Yaakov reminds us that even when we are not home we can search out God’s presence. Even in the dark, in fearful times and places — whether it be a personal darkness or the national darkness of tragedy and difficulty — we have the possibility of discovering God’s presence. God is not revealed or received only in certain holy places. Yaakov teaches that when we take God’s presence with us, even into personal exile, it is we who make that place, that moment, that experience, holy. Perhaps that is why the Zohar describes Yaakov as the culmination and fulfillment of the patriarchs who preceded him, and associates Yaakov with the heart, a spiritual consciousness of balance and wholeness.

Recently, during one of my kabbalistic teachings, a friend asked how it is possible to find God in the experience of illness. I was grateful for her question, not only because it is profound and important but also because I know she herself is fighting a terrible disease.

She was not asking an intellectual question but a spiritual question of ultimate personal concern. In such moments one recognizes that glib, intellectual answers are mostly empty. Before I had a chance to answer another member of the group said, “Every day I offer a prayer to God for all that I have and all that I don ‘t have.”
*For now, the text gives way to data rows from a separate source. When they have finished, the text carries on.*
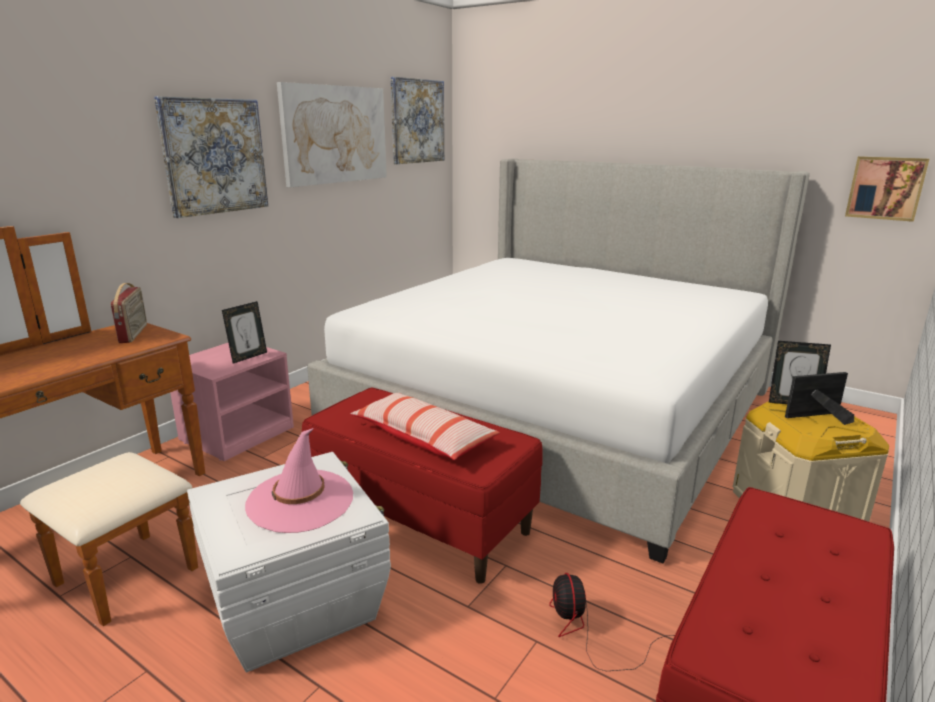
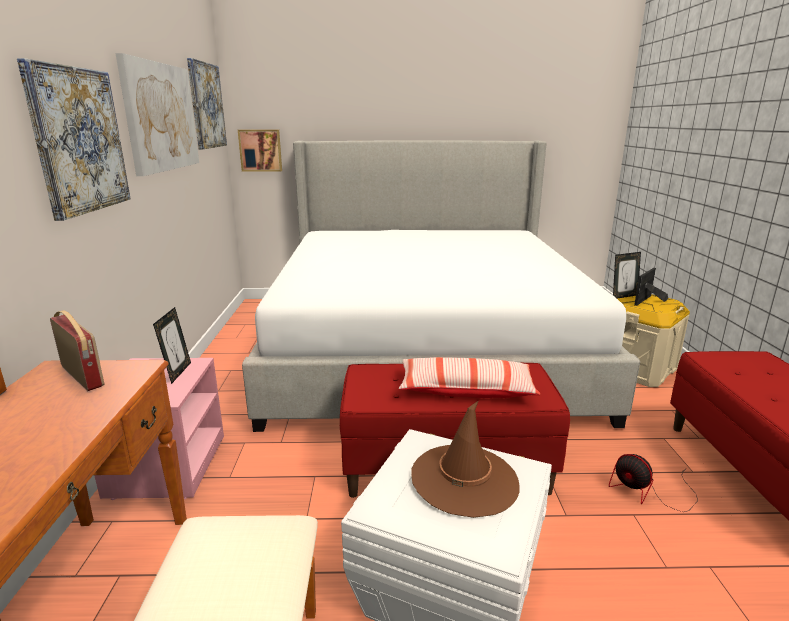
camera: 35 degrees left, 0 degrees up
pink hat [245,428,353,533] -> brown hat [411,401,520,518]
picture [845,156,929,222] -> picture moved to [238,130,282,172]

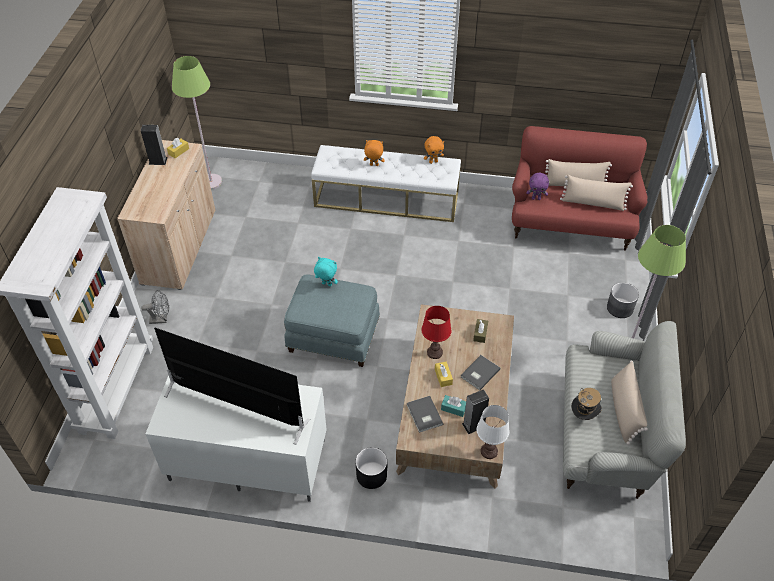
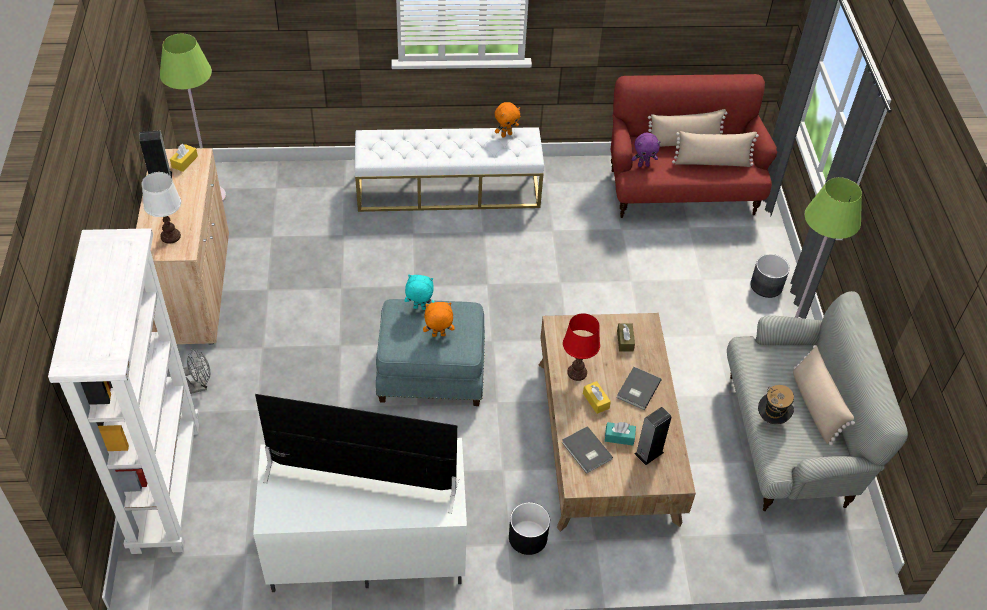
camera: 15 degrees left, 0 degrees up
orange plush toy [364,140,385,166] -> orange plush toy moved to [423,302,455,337]
white table lamp [477,405,509,459] -> white table lamp moved to [142,172,181,244]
Offering an answer to why bad things happen to good people is an exercise in philosophy or theology. It’s hard to imagine an acceptably comforting answer coming from cold rationality. My friend was not asking about logic but about experience: how can I experience God, even in exile?

Like Yaakov, we might practice feeling nurtured even in the dark, and search out the angels hovering over us, protecting us. We can practice gratitude for all we have, because even in the exile of suffering we still are gifted. We can offer our yearning, our fear, our anger — all our feelings — to the Holy One. None of these practices offer a cure, which we need also to pursue, but they might help us find a healing.

The Talmud teaches that the evening prayer, associated with Yaakov, is voluntary. As darkness descends we cannot be obligated to find God, we can only be invited to. Like Yaakov, who will later wrestle with an angel, if we struggle to find God in terrible moments, we might find ourselves blessed, and whole.

Rabbi Lavey Derby is the senior rabbi of Congregation Kol Shofar in Tiburon.